Your cholesterol numbers are so closely related with some aspects of your health that life and health insurance companies use them to determine the cost of your premiums. For a long time, science thought there was just one kind of cholesterol, and that it was universally bad. Since the 1990s, however, nutritionists understand that there are different kinds of cholesterol.
Cholesterol Basics
Cholesterols are fatty substances that flow through your bloodstream and carry materials to and from various destinations. Low-Desinsity Lipoproteins, "LDLs" tend to clump and clog your bloodstream. They're the bad cholesterols science has known about for years. HDLs, or "High-Density Lipoproteins" carry contaminants away, cleaning the bloodstream of LDLs and contributing to your circulatory health.
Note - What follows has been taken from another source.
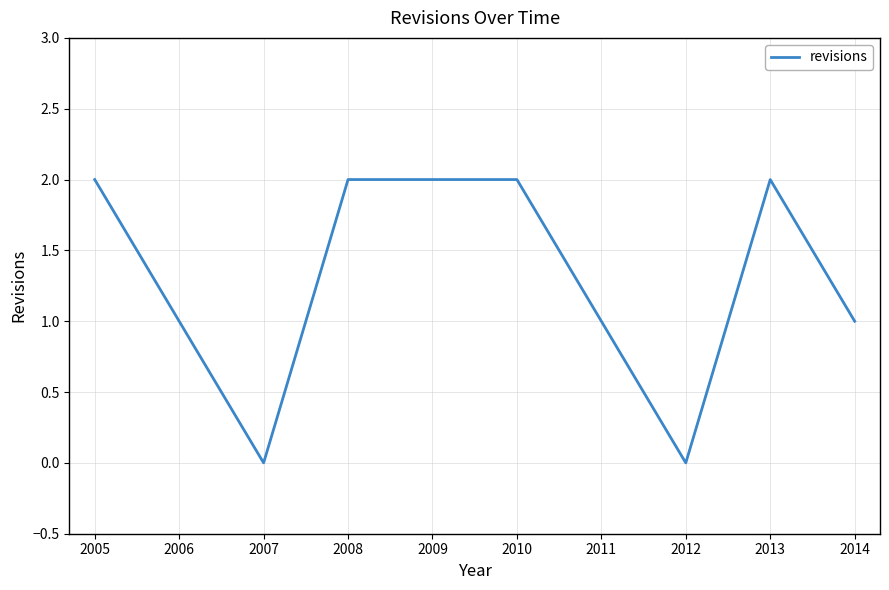

Reading left to right, transcribe all the data shown in this chart.

2005=2	2006=1	2007=0	2008=2	2009=2	2010=2	2011=1	2012=0	2013=2	2014=1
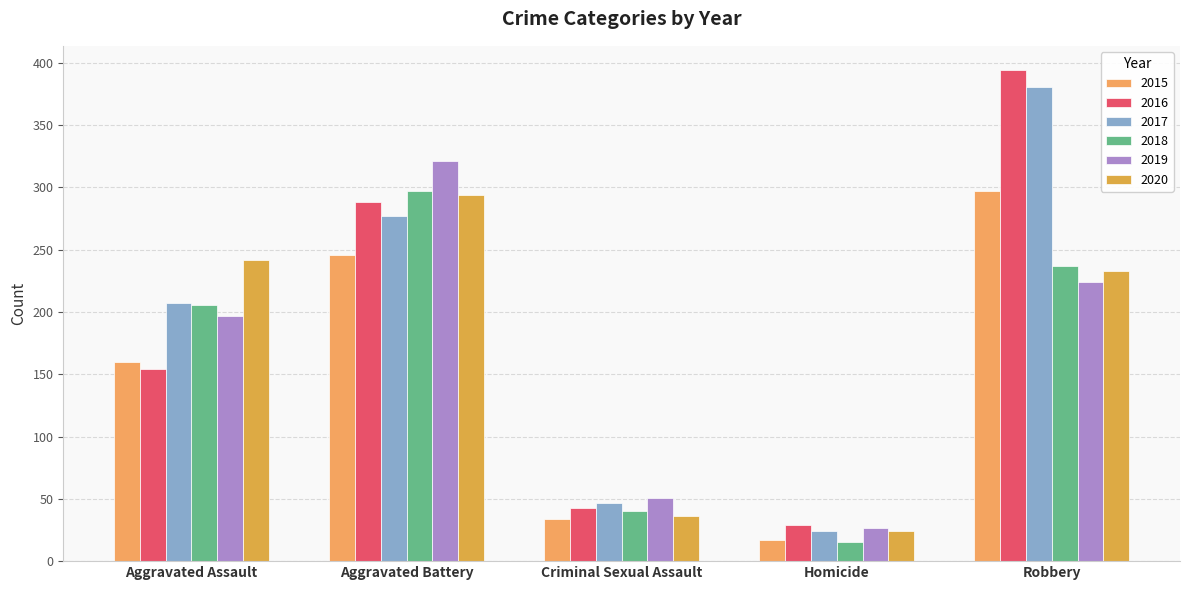

Rank the series at Homicide from highest to lowest value.

2016, 2019, 2017, 2020, 2015, 2018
Although there isn't a one-to-one correlation, the amount and type of cholesterol you eat contributes to the amount and kind of cholesterols in your blood.
HDL Cholesterol
HDL cholesterol is good cholesterol, and you want your levels of this type to be high. Health resource website MayoClinic.com recommends HDL cholesterol levels of at least 50 milligrams per deciliter, and prefers levels above 60. If your count is below 50 mg/dL for women, or 40 mg/dL for men, your HDL levels are too low. This can increase your risk for circulatory problems, including heart disease, heart attack and stroke.
LDL Cholesterol
Low-density lipoproteins contribute to circulatory problems, meaning low LDL levels are desirable for best health. However, when it comes to LDLs you can have too little of a bad thing. MayoClinic.com reports that very low levels of LDL cholesterol can put you at higher risk of cancer, depression and anxiety. Expecting mothers have higher risk of low birth weight or preterm birth at levels this low. Although optimum heart health comes with LDL levels below 70 mg/dL, levels below 35 mg/dL begin to increase your risk.
Total Cholesterol
Total cholesterol is a metric that balances the risk factors of LDL cholesterol with the benefits of HDL. You calculate it by subtracting your LDL count from your HDL count, then adjusting for Trigycerides -- a kind of cholesterol associated with blood glucose and diabetes. Healthy levels of total cholesterol are below 200 mg/dL. Total cholesterol is a bad measure for determining if your cholesterol is too low, because the interaction of LDL vs HDL can mean different things. For example, somebody with high HDL and high LDL might have a low score but not be at risk, while somebody with a lower HDL and LDL may be at risk despite having a higher score.